-- BRIEF 1 --
Render this sentence from the Onyx chat thread in Spanish: "I turned off the window and the same data set ran in 5min vs 1hr."
-- BRIEF 2 --
Carry on the Onyx chat thread after its last message.

-- DOCUMENT TEXT --
********************
Fork me on GitHub
#onyx
<
2016-08-21
>
Travis13:08:22

@lucasbradstreet: so are speed issues are definitely caused by the windowing. I turned off the window and the same data set ran in 5min vs 1hr.

lucasbradstreet13:08:13

@mariusz_jachimowicz: thank you! I will review it soon.

lucasbradstreet13:08:07

@camechis Good to know. Hmm. The next thing to figure out would be whether it’s caused by the performance journalling or whether it’s due to the windowing calculations. It’s probably the former

Travis13:08:16

Yeah, we are doing a collect by key so the task that the window is on generates they key. Not much to it

lucasbradstreet13:08:50

What batch sizes have you tested on the windowed task?

Travis13:08:33

I think 1,2,3 and 20

Travis13:08:54

Really not sure what to go with there

lucasbradstreet14:08:25

And did perf change much as you increased the batch sizes?

Travis14:08:40

Not really

lucasbradstreet14:08:44

How fast are the disks that back BookKeeper?
********************
Stored dataset items
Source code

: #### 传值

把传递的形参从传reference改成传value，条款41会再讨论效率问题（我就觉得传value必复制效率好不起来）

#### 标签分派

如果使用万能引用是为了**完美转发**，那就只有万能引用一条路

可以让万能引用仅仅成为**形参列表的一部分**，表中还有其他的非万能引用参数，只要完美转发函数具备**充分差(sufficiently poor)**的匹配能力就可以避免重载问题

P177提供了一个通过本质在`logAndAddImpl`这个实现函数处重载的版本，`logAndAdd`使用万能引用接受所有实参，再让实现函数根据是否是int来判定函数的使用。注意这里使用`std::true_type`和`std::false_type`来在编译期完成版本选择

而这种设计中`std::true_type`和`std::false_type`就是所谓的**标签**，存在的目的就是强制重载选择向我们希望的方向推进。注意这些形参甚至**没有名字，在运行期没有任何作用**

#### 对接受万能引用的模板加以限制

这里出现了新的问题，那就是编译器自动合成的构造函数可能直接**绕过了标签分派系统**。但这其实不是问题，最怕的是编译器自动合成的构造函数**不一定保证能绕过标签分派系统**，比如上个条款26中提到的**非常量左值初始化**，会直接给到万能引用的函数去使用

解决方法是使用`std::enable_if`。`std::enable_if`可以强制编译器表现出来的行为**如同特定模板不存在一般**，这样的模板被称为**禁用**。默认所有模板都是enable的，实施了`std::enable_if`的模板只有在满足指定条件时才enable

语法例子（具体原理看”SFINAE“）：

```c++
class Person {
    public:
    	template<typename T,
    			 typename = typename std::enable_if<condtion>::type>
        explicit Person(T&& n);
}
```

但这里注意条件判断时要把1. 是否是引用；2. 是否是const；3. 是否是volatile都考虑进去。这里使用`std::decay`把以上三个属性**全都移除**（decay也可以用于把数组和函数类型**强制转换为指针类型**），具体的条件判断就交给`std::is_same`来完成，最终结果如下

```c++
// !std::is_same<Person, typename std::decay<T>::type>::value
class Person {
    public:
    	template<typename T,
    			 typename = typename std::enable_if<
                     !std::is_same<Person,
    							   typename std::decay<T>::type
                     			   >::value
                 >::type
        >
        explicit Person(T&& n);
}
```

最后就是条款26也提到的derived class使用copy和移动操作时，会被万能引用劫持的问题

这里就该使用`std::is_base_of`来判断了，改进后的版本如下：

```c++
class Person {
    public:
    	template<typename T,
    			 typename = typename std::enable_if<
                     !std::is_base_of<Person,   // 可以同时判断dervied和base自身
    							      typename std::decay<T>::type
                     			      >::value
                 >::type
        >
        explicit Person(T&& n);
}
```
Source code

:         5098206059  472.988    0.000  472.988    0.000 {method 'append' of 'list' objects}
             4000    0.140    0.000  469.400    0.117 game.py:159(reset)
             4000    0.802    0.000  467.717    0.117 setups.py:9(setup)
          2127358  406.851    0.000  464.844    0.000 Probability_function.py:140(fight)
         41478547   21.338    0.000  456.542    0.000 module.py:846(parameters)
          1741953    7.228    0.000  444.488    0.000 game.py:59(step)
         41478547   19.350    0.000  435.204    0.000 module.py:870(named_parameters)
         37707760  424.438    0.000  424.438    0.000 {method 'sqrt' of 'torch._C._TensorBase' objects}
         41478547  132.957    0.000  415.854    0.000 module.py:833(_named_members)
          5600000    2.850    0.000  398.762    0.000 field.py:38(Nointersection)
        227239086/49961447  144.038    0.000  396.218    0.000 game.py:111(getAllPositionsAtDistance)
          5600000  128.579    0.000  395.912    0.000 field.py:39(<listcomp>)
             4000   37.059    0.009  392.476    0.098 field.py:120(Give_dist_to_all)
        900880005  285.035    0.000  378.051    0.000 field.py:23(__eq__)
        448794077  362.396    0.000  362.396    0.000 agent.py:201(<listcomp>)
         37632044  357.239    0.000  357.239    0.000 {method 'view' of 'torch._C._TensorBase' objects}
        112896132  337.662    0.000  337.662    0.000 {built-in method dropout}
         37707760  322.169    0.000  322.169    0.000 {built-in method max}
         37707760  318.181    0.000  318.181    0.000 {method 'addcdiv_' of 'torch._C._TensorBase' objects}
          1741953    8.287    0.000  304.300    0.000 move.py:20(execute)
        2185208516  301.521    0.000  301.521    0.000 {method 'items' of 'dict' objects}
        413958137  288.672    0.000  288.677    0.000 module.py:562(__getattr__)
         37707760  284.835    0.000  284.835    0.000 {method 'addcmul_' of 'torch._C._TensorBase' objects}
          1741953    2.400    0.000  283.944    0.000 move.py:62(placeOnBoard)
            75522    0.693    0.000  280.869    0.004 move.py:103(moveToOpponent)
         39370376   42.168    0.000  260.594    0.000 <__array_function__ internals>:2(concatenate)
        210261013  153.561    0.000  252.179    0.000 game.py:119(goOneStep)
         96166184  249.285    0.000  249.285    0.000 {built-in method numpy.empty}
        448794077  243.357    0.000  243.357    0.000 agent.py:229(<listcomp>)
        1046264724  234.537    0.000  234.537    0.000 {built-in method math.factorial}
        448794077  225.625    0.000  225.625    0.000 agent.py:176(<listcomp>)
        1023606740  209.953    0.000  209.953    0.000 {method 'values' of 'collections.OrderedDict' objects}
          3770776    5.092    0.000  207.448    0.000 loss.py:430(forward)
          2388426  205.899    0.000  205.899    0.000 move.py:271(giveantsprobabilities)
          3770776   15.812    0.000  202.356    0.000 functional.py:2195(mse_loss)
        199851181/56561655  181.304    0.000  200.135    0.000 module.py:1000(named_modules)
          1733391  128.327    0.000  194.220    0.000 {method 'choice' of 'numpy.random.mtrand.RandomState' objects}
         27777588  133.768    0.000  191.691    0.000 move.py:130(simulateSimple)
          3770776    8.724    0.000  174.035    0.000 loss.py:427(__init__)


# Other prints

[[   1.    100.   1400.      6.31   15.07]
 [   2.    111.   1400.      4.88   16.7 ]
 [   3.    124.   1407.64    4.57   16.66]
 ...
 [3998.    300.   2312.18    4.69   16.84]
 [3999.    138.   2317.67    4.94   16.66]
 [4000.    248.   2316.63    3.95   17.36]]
********************
-- ANSWER 1 --
Desactivé la ventana y el mismo conjunto de datos se ejecutó en 5 min frente a 1 h.

-- ANSWER 2 --
lucasbradstreet14:08:11

and how big are the segments, KB wise?

Travis14:08:21

Hah, probably not good. They are much older servers. Sad disks. We hope to move to AWS soon. I am not really sure but might be a little large. Basically a segment with 20ish key Val pairs

Travis14:08:38

SAS not sad, lol

Travis14:08:12

Might be sad to

lucasbradstreet14:08:42

that’s not too bad, though of course it depends on the key and value size

Travis14:08:42

Yeah, might see if I can get an exact size. Not sure if we have any nested structures that I can recall.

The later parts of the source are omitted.